Die Schuhe

















Sind doch nur Schuhe. Nein, sind Harems-Damen, jede anders gleich, verlockend bunt aufgefächert. Insgeheim darauf wartend ein Individuum zu werden am Fuß, der sie auserwählt. Jetzt noch wie Hühner auf der Stange dem prüfenden Blick der Betrachterin ausgesetzt, die sich nicht entscheiden kann und am Ende alle kaufen will. Sie möchte sogar kaufen, obwohl das Modell ihr überhaupt nicht gefällt, einfach der Farben wegen. Ihr läuft schon das Wasser im Mund zusammen, obwohl Schuhe nicht essbar sind. Aber Spucke gehört zu Lackschuhen, und Lackschuhe gehören in die Kindheitsschublade.  Mit ein wenig Spucke kann frau sie dort leicht aufpolieren.
Sie fühlt sich zurück versetzt, sieht sich märchenhaft schnabelschuhig über persische Teppiche stolpern. Sieht sich von tätowierten Armen eine breite Wendeltreppe hinauf gewiegt, die Schuhe lässig von den Zehenspitzen baumelnd, das silbrige Innenleben schamlos enthüllt. Die passenden Kleider hängen im Baum, die Ringeltauben gurren. Klappe die erste!

*ZU BEARBEITENDE AUFGABEN:*
1 > Gib den Text über die Schuhe wörtlich aus, beginnend bei „Sind doch nur“ und endend bei „dort leicht aufpolieren.“.
2 > Benenne in den Einträgen „sécheresse“ in „aridité“ um, beginnend beim Anfang der Einträge und endend mit der Zeile, die „calles a protestar“ enthält. Gib nur diese Zeilen aus und lass alles andere darin unverändert.

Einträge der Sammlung
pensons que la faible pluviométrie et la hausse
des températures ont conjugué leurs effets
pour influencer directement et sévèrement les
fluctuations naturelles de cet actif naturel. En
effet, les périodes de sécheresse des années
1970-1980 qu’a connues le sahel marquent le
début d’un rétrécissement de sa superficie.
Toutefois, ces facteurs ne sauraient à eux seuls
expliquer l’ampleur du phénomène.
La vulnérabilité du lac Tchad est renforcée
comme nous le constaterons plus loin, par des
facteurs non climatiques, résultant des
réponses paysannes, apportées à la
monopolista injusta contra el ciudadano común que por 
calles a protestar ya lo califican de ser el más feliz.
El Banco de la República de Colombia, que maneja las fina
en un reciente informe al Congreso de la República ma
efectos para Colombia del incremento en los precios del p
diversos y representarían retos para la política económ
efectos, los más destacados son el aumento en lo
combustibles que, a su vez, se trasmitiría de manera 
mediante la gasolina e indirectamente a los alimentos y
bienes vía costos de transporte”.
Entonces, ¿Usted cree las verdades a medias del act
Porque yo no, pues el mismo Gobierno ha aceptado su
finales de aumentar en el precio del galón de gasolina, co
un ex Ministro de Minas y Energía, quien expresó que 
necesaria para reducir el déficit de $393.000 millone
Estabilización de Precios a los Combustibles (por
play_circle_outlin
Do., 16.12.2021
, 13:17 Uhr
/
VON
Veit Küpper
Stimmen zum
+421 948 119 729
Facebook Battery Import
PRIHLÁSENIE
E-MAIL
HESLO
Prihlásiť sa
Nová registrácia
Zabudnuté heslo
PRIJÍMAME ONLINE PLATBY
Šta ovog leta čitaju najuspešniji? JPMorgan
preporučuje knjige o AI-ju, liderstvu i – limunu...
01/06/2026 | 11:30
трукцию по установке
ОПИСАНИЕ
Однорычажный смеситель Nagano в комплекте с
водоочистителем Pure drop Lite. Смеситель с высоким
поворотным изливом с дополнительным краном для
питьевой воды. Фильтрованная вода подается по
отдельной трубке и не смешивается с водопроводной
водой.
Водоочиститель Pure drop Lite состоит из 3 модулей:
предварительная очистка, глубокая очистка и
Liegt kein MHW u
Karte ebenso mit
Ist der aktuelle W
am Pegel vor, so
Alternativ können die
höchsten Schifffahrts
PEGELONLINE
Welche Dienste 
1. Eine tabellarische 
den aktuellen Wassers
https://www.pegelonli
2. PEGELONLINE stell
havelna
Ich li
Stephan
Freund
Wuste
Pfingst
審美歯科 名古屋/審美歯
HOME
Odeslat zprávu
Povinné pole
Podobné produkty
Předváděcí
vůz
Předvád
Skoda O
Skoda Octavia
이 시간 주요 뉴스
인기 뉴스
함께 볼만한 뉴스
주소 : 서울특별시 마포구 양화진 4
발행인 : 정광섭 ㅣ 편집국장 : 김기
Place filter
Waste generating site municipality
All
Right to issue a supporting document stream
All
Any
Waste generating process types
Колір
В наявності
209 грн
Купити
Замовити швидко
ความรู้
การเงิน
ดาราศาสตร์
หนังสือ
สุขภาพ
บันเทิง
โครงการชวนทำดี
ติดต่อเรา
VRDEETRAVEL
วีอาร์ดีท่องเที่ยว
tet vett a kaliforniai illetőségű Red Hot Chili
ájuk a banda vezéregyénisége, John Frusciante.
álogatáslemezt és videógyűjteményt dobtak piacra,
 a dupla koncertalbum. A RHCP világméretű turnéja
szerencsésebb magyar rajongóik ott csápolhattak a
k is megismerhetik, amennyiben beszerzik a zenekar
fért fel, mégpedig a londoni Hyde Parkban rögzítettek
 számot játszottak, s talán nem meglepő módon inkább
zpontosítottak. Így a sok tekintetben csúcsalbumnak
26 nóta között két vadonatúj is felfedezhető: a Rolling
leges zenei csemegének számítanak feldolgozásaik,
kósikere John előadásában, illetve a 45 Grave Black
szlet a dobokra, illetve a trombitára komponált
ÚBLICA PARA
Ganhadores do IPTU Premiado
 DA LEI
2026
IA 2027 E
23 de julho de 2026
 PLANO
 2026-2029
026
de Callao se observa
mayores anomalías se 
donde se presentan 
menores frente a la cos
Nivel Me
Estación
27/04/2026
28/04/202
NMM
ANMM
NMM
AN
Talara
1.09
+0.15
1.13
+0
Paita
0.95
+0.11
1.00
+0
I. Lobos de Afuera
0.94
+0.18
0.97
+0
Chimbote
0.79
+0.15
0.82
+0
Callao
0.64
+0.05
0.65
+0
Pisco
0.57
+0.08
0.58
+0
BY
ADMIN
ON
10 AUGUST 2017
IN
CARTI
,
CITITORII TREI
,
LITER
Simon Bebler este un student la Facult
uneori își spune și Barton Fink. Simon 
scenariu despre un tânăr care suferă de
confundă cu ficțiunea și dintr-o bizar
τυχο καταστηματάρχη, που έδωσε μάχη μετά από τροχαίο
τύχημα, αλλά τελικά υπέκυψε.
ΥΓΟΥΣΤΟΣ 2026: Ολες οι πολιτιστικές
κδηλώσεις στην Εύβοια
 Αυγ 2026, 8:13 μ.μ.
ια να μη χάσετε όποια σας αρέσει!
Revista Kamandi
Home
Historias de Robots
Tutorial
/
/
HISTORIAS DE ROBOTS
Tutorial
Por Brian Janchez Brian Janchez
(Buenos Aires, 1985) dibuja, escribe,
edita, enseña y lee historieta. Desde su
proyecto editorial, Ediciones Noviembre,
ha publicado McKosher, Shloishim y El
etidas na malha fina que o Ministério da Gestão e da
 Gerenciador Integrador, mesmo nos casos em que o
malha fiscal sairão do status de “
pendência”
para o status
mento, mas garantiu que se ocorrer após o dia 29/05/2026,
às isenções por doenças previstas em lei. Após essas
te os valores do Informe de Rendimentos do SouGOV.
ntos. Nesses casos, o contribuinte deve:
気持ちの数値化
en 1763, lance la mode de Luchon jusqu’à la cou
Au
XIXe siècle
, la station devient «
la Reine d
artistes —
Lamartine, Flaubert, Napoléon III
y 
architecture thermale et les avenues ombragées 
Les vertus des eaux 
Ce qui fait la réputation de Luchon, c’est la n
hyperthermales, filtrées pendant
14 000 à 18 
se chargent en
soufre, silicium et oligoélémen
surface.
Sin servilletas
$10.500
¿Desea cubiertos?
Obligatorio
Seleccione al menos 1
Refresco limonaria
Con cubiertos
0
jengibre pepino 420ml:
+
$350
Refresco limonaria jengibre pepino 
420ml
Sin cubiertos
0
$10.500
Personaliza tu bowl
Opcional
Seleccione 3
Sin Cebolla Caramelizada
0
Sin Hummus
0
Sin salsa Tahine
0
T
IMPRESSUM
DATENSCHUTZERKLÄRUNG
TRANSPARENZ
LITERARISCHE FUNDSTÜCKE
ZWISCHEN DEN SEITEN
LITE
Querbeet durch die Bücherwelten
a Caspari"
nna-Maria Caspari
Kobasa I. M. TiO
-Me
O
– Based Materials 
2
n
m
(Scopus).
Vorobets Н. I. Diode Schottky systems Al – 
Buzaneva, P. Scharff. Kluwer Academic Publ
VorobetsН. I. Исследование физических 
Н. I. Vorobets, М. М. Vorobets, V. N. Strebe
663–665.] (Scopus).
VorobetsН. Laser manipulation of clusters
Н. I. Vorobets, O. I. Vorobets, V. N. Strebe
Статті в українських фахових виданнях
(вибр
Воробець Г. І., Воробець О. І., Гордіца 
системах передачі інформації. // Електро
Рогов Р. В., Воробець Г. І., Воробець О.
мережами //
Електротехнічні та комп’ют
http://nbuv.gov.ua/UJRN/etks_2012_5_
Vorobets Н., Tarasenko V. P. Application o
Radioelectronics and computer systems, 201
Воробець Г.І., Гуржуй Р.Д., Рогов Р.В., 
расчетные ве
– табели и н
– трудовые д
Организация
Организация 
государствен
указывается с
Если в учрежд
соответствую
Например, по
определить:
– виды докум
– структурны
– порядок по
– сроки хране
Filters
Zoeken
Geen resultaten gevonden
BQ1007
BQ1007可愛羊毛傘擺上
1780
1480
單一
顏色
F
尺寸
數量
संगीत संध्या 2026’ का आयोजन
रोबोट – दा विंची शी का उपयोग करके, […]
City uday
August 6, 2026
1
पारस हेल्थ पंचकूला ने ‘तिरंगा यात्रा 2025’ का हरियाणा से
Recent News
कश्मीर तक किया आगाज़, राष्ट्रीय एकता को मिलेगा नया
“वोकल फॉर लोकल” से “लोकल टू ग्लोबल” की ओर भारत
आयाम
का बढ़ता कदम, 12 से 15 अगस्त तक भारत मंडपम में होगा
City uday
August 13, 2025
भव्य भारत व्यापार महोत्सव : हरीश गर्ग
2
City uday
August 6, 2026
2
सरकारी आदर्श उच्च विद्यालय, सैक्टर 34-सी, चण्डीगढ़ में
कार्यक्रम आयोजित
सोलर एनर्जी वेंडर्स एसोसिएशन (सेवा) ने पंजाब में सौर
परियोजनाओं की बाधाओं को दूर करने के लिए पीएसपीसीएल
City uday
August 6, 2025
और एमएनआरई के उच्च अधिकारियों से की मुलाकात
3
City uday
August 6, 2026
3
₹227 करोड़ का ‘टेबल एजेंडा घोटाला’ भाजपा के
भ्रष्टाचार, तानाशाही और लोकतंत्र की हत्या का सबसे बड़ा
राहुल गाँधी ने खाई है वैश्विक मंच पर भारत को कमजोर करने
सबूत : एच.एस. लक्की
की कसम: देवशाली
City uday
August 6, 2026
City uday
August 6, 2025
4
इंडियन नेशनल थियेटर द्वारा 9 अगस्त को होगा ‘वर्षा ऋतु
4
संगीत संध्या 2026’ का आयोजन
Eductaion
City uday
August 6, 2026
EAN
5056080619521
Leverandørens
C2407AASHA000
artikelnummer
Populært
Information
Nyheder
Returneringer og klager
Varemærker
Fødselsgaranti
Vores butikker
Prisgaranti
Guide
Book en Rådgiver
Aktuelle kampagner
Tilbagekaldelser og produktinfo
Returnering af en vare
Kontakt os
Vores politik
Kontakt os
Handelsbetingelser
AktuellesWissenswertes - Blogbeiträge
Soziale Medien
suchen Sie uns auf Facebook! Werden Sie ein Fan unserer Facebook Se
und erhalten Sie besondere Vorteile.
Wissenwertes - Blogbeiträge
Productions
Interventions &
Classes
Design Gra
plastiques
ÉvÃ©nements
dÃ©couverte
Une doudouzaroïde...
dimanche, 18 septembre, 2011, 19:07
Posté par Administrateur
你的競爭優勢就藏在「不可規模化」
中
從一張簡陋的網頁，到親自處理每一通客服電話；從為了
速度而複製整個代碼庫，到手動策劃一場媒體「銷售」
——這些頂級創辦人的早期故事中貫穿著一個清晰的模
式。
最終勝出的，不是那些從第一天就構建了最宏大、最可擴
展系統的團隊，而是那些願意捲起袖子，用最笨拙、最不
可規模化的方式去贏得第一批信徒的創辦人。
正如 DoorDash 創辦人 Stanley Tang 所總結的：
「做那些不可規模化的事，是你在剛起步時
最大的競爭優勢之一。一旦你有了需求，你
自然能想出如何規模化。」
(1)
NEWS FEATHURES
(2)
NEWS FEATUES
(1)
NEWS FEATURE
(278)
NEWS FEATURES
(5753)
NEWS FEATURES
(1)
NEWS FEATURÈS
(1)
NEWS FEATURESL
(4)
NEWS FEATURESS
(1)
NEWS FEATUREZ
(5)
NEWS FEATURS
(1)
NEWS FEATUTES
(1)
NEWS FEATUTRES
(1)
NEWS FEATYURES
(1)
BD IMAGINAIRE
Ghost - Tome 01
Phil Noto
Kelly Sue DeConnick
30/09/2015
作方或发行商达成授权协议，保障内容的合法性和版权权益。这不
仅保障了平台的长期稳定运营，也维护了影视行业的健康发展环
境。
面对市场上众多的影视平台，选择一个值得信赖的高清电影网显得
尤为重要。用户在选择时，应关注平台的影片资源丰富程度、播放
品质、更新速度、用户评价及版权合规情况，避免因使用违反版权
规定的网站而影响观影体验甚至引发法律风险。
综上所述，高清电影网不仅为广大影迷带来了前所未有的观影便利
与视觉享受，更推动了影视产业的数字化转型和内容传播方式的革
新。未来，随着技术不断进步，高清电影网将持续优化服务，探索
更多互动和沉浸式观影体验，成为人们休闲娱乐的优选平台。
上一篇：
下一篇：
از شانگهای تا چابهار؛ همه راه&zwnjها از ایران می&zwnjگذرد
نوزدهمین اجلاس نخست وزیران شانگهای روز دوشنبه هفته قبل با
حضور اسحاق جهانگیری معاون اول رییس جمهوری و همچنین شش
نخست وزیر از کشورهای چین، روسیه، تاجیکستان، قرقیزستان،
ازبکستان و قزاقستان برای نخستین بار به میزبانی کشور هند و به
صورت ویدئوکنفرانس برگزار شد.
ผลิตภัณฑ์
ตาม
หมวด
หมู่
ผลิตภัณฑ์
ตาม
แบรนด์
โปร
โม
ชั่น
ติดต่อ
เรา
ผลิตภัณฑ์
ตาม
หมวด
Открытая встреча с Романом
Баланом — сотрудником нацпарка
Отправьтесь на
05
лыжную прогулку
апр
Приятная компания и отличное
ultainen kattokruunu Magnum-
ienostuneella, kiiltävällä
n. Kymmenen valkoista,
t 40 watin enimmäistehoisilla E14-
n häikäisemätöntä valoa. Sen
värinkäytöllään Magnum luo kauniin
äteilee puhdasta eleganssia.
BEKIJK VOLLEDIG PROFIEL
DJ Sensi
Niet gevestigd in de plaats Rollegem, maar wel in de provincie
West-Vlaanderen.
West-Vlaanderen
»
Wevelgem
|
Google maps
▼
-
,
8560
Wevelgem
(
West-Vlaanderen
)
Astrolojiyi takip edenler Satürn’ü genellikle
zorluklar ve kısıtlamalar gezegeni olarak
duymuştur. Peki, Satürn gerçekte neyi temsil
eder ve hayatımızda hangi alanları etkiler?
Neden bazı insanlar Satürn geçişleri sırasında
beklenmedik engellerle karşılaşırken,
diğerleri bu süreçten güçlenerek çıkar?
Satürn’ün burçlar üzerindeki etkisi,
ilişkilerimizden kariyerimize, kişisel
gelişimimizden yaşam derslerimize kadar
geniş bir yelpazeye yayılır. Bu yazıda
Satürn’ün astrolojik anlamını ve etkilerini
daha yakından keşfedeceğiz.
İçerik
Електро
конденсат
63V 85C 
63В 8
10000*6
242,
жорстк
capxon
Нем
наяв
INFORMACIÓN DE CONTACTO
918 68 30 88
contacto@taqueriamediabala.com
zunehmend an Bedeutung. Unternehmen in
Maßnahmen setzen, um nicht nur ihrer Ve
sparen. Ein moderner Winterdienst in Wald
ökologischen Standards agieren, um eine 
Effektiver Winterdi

*LÖSUNGEN DER AUFGABEN:*
1 >
Sind doch nur Schuhe. Nein, sind Harems-Damen, jede anders gleich, verlockend bunt aufgefächert. Insgeheim darauf wartend ein Individuum zu werden am Fuß, der sie auserwählt. Jetzt noch wie Hühner auf der Stange dem prüfenden Blick der Betrachterin ausgesetzt, die sich nicht entscheiden kann und am Ende alle kaufen will. Sie möchte sogar kaufen, obwohl das Modell ihr überhaupt nicht gefällt, einfach der Farben wegen. Ihr läuft schon das Wasser im Mund zusammen, obwohl Schuhe nicht essbar sind. Aber Spucke gehört zu Lackschuhen, und Lackschuhe gehören in die Kindheitsschublade.  Mit ein wenig Spucke kann frau sie dort leicht aufpolieren.

2 >
pensons que la faible pluviométrie et la hausse
des températures ont conjugué leurs effets
pour influencer directement et sévèrement les
fluctuations naturelles de cet actif naturel. En
effet, les périodes de aridité des années
1970-1980 qu’a connues le sahel marquent le
début d’un rétrécissement de sa superficie.
Toutefois, ces facteurs ne sauraient à eux seuls
expliquer l’ampleur du phénomène.
La vulnérabilité du lac Tchad est renforcée
comme nous le constaterons plus loin, par des
facteurs non climatiques, résultant des
réponses paysannes, apportées à la
monopolista injusta contra el ciudadano común que por 
calles a protestar ya lo califican de ser el más feliz.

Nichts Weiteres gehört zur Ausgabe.